__JOB__. In the entries that follow, the first line to write out is the one containing "- DSPy has 58", and the last is the one containing "As mentioned before, using". Reproduce that stretch exactly, with nothing before or after it.

↓

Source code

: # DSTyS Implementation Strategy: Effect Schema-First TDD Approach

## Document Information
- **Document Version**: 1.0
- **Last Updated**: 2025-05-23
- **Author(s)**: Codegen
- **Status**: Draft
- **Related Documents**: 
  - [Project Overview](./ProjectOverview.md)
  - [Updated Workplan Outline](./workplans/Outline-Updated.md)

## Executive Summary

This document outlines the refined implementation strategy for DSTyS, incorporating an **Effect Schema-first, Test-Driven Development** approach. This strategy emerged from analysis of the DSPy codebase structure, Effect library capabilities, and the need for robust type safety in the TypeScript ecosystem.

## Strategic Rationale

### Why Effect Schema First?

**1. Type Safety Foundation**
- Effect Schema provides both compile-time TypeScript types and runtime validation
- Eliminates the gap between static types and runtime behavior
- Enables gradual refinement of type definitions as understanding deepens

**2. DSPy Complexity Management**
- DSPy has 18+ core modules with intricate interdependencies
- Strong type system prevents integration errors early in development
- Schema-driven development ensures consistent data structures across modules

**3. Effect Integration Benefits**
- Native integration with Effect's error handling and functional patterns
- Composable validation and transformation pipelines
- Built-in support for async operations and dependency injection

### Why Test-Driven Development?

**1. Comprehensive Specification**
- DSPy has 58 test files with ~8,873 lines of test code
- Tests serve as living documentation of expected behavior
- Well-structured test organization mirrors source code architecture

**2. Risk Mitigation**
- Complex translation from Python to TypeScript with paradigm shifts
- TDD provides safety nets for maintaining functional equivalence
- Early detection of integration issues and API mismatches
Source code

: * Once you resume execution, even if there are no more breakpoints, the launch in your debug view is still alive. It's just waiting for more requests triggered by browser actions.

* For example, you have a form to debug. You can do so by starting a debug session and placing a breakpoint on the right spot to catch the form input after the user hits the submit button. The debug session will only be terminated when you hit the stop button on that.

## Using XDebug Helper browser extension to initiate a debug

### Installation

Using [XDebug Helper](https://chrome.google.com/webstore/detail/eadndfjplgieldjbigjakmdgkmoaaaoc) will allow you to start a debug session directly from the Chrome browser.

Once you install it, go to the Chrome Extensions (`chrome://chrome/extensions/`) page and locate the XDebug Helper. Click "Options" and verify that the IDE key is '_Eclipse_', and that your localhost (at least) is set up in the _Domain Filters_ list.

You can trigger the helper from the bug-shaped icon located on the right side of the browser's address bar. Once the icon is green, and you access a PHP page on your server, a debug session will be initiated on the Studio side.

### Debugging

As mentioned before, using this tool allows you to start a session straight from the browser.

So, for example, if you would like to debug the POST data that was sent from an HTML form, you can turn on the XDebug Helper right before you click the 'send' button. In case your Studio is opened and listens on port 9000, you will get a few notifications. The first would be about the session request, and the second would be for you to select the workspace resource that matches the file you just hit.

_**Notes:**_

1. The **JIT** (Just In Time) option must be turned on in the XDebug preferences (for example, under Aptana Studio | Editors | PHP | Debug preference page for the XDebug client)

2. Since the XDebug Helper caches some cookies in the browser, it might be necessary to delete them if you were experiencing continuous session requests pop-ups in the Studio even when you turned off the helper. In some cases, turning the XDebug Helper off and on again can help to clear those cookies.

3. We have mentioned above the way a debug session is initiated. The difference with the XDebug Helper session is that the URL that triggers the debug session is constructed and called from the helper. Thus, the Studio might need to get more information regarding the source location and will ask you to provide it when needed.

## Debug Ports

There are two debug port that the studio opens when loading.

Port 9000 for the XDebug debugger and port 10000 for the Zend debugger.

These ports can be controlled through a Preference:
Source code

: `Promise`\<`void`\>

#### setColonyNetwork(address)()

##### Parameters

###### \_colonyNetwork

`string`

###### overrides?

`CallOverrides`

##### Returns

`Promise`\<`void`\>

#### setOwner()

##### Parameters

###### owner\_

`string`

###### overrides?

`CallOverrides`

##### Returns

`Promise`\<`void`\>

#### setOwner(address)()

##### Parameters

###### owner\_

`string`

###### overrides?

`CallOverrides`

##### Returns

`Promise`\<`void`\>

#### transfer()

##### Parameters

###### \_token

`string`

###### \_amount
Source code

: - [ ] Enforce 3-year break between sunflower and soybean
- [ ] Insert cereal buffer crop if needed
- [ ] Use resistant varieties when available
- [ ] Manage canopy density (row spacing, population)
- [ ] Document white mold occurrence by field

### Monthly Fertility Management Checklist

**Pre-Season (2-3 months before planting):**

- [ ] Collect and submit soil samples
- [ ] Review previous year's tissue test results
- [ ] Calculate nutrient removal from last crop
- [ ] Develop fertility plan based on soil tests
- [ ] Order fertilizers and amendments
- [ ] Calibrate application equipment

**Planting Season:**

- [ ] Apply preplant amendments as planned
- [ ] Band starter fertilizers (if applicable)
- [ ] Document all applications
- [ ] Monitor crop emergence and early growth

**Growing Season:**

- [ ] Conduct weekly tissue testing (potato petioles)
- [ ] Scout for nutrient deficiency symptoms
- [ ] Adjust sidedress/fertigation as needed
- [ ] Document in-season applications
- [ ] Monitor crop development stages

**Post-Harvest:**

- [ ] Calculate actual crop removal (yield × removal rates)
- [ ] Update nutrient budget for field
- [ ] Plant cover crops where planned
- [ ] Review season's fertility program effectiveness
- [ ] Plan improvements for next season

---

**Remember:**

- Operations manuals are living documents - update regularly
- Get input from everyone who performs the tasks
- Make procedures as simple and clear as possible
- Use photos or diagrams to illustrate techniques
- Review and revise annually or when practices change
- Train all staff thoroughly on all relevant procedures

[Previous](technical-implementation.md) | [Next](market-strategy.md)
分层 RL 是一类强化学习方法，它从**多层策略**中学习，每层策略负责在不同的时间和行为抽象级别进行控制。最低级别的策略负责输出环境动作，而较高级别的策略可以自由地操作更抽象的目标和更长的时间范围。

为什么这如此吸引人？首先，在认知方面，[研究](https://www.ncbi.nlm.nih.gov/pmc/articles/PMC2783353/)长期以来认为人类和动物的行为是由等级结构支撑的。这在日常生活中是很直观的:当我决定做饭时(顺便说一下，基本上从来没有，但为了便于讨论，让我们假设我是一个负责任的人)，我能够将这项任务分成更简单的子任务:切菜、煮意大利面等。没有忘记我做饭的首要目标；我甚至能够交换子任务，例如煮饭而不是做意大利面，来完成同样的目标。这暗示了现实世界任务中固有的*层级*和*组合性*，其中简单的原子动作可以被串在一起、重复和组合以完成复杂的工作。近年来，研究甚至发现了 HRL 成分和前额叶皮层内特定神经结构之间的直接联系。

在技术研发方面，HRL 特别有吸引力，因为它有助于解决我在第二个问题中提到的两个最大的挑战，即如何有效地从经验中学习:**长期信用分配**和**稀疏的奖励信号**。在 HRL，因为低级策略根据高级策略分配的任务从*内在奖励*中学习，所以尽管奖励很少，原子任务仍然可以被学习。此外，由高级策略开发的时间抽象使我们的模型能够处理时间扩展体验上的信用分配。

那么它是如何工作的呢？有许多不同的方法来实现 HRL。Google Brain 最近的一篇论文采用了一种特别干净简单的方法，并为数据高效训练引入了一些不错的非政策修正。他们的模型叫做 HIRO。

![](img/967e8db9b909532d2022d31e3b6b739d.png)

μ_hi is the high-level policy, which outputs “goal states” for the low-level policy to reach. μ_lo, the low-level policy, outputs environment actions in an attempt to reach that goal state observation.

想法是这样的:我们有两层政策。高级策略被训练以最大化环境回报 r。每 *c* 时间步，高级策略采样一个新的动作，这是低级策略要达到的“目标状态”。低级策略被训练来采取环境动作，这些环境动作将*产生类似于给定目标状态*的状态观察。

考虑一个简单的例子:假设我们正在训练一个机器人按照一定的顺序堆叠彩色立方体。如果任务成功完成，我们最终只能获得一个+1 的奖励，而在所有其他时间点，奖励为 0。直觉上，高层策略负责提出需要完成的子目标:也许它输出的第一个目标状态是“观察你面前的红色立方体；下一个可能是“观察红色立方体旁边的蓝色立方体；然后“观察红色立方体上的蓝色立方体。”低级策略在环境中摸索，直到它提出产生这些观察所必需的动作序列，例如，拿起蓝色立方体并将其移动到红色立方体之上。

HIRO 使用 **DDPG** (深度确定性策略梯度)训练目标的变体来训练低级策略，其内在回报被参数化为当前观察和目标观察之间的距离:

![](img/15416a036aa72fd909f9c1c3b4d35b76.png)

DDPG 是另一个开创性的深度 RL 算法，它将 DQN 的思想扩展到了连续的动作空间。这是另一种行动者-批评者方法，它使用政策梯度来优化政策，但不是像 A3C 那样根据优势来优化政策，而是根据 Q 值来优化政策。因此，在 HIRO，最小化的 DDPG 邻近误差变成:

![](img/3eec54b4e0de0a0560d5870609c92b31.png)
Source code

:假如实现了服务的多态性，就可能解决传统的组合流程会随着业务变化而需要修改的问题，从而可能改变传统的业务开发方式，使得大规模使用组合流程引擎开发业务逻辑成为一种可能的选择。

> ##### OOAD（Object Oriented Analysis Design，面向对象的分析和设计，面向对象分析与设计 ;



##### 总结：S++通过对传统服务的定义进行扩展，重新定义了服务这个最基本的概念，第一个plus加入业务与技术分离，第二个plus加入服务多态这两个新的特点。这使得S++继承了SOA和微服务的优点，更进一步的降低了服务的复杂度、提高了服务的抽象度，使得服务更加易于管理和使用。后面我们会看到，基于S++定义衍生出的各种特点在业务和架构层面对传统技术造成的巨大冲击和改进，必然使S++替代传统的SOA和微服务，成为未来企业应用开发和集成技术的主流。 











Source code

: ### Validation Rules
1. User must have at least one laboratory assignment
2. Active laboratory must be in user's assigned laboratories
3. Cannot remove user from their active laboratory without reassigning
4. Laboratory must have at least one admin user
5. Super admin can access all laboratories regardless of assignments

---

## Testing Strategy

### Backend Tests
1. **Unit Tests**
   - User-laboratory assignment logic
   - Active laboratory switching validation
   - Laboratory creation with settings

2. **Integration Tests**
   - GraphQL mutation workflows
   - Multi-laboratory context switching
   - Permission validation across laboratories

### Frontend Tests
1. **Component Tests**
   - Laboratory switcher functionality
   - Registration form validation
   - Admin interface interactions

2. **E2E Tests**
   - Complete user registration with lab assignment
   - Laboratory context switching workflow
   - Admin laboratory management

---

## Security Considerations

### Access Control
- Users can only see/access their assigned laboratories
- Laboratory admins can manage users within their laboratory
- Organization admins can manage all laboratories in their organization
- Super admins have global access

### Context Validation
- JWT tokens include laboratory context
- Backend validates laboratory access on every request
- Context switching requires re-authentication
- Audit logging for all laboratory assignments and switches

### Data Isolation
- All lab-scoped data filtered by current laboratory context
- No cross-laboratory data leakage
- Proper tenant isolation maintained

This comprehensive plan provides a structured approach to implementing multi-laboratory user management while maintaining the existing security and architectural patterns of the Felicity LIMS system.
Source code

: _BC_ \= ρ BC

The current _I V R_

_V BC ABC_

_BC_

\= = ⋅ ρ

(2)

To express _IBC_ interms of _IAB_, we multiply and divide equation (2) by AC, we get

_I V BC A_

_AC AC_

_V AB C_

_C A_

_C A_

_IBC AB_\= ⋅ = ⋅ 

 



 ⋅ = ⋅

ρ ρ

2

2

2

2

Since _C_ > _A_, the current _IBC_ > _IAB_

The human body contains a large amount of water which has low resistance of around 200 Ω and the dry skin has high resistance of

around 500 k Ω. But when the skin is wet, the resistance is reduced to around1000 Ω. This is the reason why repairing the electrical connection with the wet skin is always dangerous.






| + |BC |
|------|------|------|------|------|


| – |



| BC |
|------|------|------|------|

↑

__RESULT OF THIS TASK__.
- DSPy has 58 test files with ~8,873 lines of test code
- Tests serve as living documentation of expected behavior
- Well-structured test organization mirrors source code architecture

**2. Risk Mitigation**
- Complex translation from Python to TypeScript with paradigm shifts
- TDD provides safety nets for maintaining functional equivalence
- Early detection of integration issues and API mismatches
Source code

: * Once you resume execution, even if there are no more breakpoints, the launch in your debug view is still alive. It's just waiting for more requests triggered by browser actions.

* For example, you have a form to debug. You can do so by starting a debug session and placing a breakpoint on the right spot to catch the form input after the user hits the submit button. The debug session will only be terminated when you hit the stop button on that.

## Using XDebug Helper browser extension to initiate a debug

### Installation

Using [XDebug Helper](https://chrome.google.com/webstore/detail/eadndfjplgieldjbigjakmdgkmoaaaoc) will allow you to start a debug session directly from the Chrome browser.

Once you install it, go to the Chrome Extensions (`chrome://chrome/extensions/`) page and locate the XDebug Helper. Click "Options" and verify that the IDE key is '_Eclipse_', and that your localhost (at least) is set up in the _Domain Filters_ list.

You can trigger the helper from the bug-shaped icon located on the right side of the browser's address bar. Once the icon is green, and you access a PHP page on your server, a debug session will be initiated on the Studio side.

### Debugging

As mentioned before, using this tool allows you to start a session straight from the browser.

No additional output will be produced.